>> Begin Listed records

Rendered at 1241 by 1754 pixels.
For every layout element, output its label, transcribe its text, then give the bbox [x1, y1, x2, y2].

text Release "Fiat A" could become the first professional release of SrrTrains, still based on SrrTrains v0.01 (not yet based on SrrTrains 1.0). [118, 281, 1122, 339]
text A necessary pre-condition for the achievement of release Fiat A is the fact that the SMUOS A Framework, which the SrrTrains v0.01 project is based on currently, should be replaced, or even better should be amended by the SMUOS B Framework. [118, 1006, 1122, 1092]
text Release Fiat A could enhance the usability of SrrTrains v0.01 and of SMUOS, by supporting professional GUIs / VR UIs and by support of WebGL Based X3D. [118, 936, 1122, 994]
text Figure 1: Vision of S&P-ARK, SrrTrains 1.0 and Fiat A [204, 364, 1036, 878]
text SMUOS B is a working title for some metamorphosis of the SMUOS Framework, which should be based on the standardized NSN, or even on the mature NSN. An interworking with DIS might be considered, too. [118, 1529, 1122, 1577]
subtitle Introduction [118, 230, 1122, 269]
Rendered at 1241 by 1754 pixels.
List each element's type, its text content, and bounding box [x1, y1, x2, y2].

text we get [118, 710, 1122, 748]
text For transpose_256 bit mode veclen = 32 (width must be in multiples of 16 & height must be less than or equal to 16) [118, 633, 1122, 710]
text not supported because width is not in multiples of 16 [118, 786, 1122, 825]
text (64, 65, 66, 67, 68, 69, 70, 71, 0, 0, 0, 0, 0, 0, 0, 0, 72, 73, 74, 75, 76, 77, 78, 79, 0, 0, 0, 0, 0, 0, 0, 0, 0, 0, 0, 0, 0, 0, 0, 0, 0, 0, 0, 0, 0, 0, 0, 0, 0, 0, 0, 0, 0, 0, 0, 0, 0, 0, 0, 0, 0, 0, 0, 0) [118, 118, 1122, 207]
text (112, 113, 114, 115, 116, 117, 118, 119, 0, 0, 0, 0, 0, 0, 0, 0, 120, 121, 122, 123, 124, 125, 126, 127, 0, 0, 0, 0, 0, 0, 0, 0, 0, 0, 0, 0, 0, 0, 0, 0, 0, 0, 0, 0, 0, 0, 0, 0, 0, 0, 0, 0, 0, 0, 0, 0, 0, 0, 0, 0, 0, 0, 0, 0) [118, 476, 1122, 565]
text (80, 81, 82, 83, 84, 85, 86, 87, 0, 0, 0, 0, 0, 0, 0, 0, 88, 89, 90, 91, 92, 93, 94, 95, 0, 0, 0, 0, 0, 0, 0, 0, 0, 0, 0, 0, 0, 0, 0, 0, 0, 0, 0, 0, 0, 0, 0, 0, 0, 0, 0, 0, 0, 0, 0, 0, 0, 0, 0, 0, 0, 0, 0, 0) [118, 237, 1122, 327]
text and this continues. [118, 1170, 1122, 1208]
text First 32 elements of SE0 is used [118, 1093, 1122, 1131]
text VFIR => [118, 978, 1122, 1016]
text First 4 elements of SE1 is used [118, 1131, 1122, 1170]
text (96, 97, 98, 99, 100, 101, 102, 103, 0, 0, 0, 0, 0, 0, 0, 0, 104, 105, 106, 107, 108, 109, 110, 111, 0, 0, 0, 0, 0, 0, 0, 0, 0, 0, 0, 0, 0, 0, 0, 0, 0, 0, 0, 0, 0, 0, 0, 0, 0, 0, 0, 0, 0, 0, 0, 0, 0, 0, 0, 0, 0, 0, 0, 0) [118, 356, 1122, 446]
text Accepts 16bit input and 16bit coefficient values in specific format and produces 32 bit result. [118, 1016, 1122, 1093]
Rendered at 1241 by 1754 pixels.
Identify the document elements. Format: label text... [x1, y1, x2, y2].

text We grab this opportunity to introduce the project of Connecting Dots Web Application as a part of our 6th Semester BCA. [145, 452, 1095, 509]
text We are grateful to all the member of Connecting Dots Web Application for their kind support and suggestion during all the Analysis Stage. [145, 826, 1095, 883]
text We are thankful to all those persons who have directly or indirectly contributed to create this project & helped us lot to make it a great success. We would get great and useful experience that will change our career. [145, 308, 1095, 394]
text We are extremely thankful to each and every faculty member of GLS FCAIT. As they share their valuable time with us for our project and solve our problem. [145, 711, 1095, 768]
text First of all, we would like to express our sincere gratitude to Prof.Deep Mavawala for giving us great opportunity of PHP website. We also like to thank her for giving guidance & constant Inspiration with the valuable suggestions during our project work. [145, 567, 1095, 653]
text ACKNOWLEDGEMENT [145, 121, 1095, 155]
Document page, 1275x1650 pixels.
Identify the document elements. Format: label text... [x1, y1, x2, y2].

>> End Listed records

▶ **The problem**
Rename "Connecting Dots Web Application" to "Connecting Dots Portal" everywhere in the material above, and keep everything else as it is.

▶ **Result for this exercise**
Rendered at 1241 by 1754 pixels.
For every layout element, output its label, transcribe its text, then give the bbox [x1, y1, x2, y2].

text Release "Fiat A" could become the first professional release of SrrTrains, still based on SrrTrains v0.01 (not yet based on SrrTrains 1.0). [118, 281, 1122, 339]
text A necessary pre-condition for the achievement of release Fiat A is the fact that the SMUOS A Framework, which the SrrTrains v0.01 project is based on currently, should be replaced, or even better should be amended by the SMUOS B Framework. [118, 1006, 1122, 1092]
text Release Fiat A could enhance the usability of SrrTrains v0.01 and of SMUOS, by supporting professional GUIs / VR UIs and by support of WebGL Based X3D. [118, 936, 1122, 994]
text Figure 1: Vision of S&P-ARK, SrrTrains 1.0 and Fiat A [204, 364, 1036, 878]
text SMUOS B is a working title for some metamorphosis of the SMUOS Framework, which should be based on the standardized NSN, or even on the mature NSN. An interworking with DIS might be considered, too. [118, 1529, 1122, 1577]
subtitle Introduction [118, 230, 1122, 269]
Rendered at 1241 by 1754 pixels.
List each element's type, its text content, and bounding box [x1, y1, x2, y2].

text we get [118, 710, 1122, 748]
text For transpose_256 bit mode veclen = 32 (width must be in multiples of 16 & height must be less than or equal to 16) [118, 633, 1122, 710]
text not supported because width is not in multiples of 16 [118, 786, 1122, 825]
text (64, 65, 66, 67, 68, 69, 70, 71, 0, 0, 0, 0, 0, 0, 0, 0, 72, 73, 74, 75, 76, 77, 78, 79, 0, 0, 0, 0, 0, 0, 0, 0, 0, 0, 0, 0, 0, 0, 0, 0, 0, 0, 0, 0, 0, 0, 0, 0, 0, 0, 0, 0, 0, 0, 0, 0, 0, 0, 0, 0, 0, 0, 0, 0) [118, 118, 1122, 207]
text (112, 113, 114, 115, 116, 117, 118, 119, 0, 0, 0, 0, 0, 0, 0, 0, 120, 121, 122, 123, 124, 125, 126, 127, 0, 0, 0, 0, 0, 0, 0, 0, 0, 0, 0, 0, 0, 0, 0, 0, 0, 0, 0, 0, 0, 0, 0, 0, 0, 0, 0, 0, 0, 0, 0, 0, 0, 0, 0, 0, 0, 0, 0, 0) [118, 476, 1122, 565]
text (80, 81, 82, 83, 84, 85, 86, 87, 0, 0, 0, 0, 0, 0, 0, 0, 88, 89, 90, 91, 92, 93, 94, 95, 0, 0, 0, 0, 0, 0, 0, 0, 0, 0, 0, 0, 0, 0, 0, 0, 0, 0, 0, 0, 0, 0, 0, 0, 0, 0, 0, 0, 0, 0, 0, 0, 0, 0, 0, 0, 0, 0, 0, 0) [118, 237, 1122, 327]
text and this continues. [118, 1170, 1122, 1208]
text First 32 elements of SE0 is used [118, 1093, 1122, 1131]
text VFIR => [118, 978, 1122, 1016]
text First 4 elements of SE1 is used [118, 1131, 1122, 1170]
text (96, 97, 98, 99, 100, 101, 102, 103, 0, 0, 0, 0, 0, 0, 0, 0, 104, 105, 106, 107, 108, 109, 110, 111, 0, 0, 0, 0, 0, 0, 0, 0, 0, 0, 0, 0, 0, 0, 0, 0, 0, 0, 0, 0, 0, 0, 0, 0, 0, 0, 0, 0, 0, 0, 0, 0, 0, 0, 0, 0, 0, 0, 0, 0) [118, 356, 1122, 446]
text Accepts 16bit input and 16bit coefficient values in specific format and produces 32 bit result. [118, 1016, 1122, 1093]
Rendered at 1241 by 1754 pixels.
Identify the document elements. Format: label text... [x1, y1, x2, y2].

text We grab this opportunity to introduce the project of Connecting Dots Portal as a part of our 6th Semester BCA. [145, 452, 1095, 509]
text We are grateful to all the member of Connecting Dots Portal for their kind support and suggestion during all the Analysis Stage. [145, 826, 1095, 883]
text We are thankful to all those persons who have directly or indirectly contributed to create this project & helped us lot to make it a great success. We would get great and useful experience that will change our career. [145, 308, 1095, 394]
text We are extremely thankful to each and every faculty member of GLS FCAIT. As they share their valuable time with us for our project and solve our problem. [145, 711, 1095, 768]
text First of all, we would like to express our sincere gratitude to Prof.Deep Mavawala for giving us great opportunity of PHP website. We also like to thank her for giving guidance & constant Inspiration with the valuable suggestions during our project work. [145, 567, 1095, 653]
text ACKNOWLEDGEMENT [145, 121, 1095, 155]
Document page, 1275x1650 pixels.
Identify the document elements. Format: label text... [x1, y1, x2, y2].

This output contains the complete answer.